## START ENTRIES PROVIDED

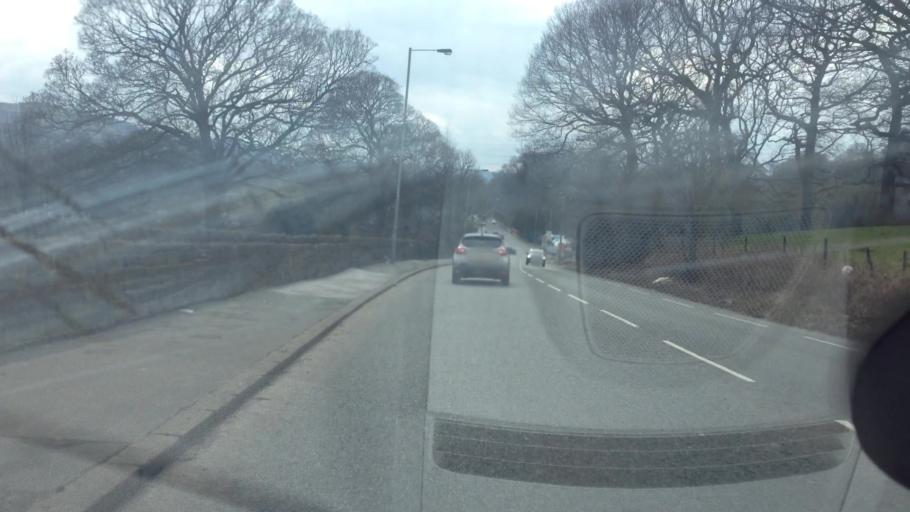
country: GB
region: England
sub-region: City and Borough of Leeds
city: Guiseley
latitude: 53.8575
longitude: -1.7382
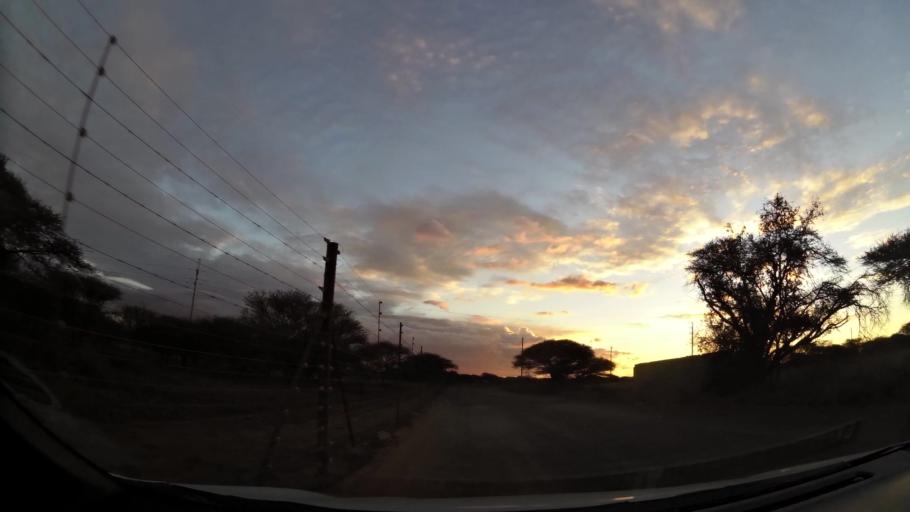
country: ZA
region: Limpopo
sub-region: Capricorn District Municipality
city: Polokwane
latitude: -23.7442
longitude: 29.4618
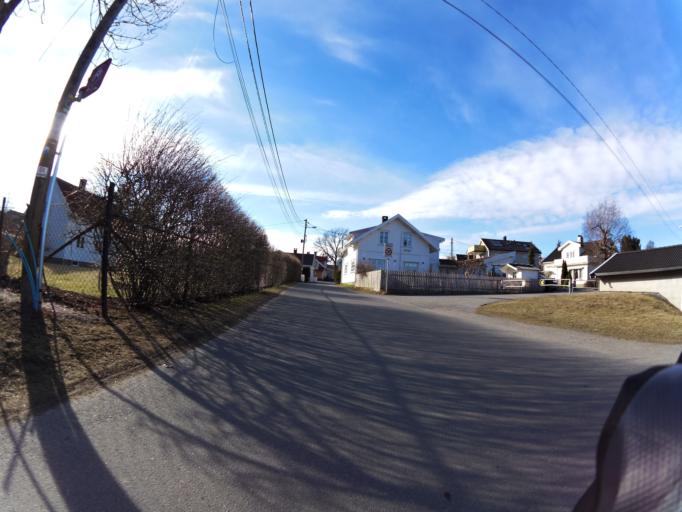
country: NO
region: Ostfold
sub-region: Fredrikstad
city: Fredrikstad
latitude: 59.2148
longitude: 10.9095
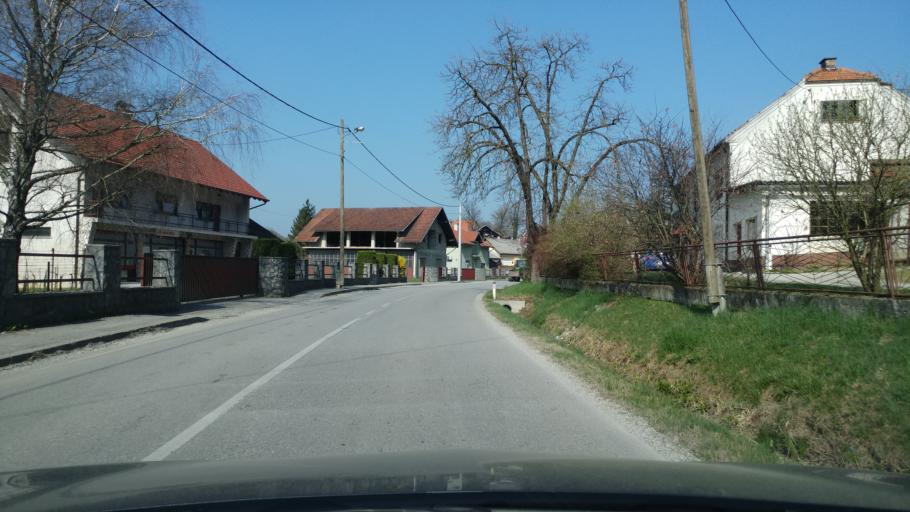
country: HR
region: Zagrebacka
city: Pojatno
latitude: 45.9182
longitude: 15.7737
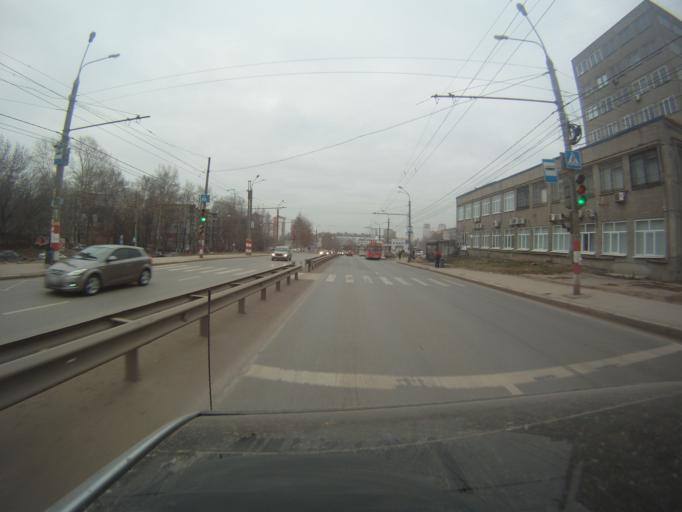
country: RU
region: Nizjnij Novgorod
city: Nizhniy Novgorod
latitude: 56.2923
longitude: 44.0356
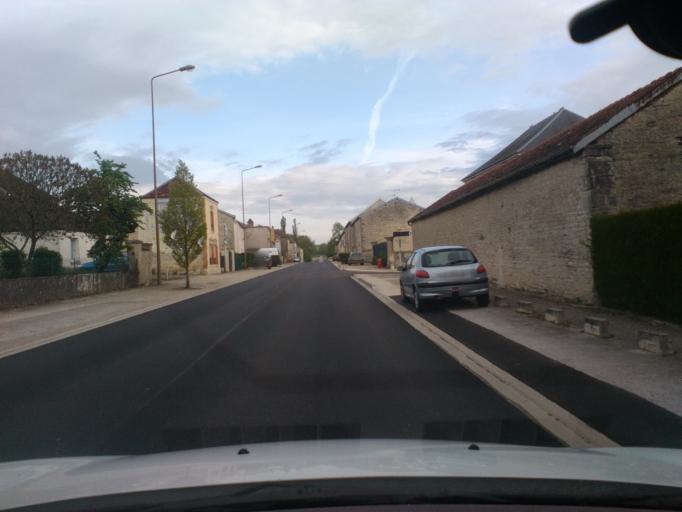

## END ENTRIES PROVIDED

#### [WHAT THE EXERCISE ASKS]
Reproduce the material above word for word, leaving out the pictures.

#### [EXERCISE OUTPUT]
country: GB
region: England
sub-region: City and Borough of Leeds
city: Guiseley
latitude: 53.8575
longitude: -1.7382
country: ZA
region: Limpopo
sub-region: Capricorn District Municipality
city: Polokwane
latitude: -23.7442
longitude: 29.4618
country: NO
region: Ostfold
sub-region: Fredrikstad
city: Fredrikstad
latitude: 59.2148
longitude: 10.9095
country: HR
region: Zagrebacka
city: Pojatno
latitude: 45.9182
longitude: 15.7737
country: RU
region: Nizjnij Novgorod
city: Nizhniy Novgorod
latitude: 56.2923
longitude: 44.0356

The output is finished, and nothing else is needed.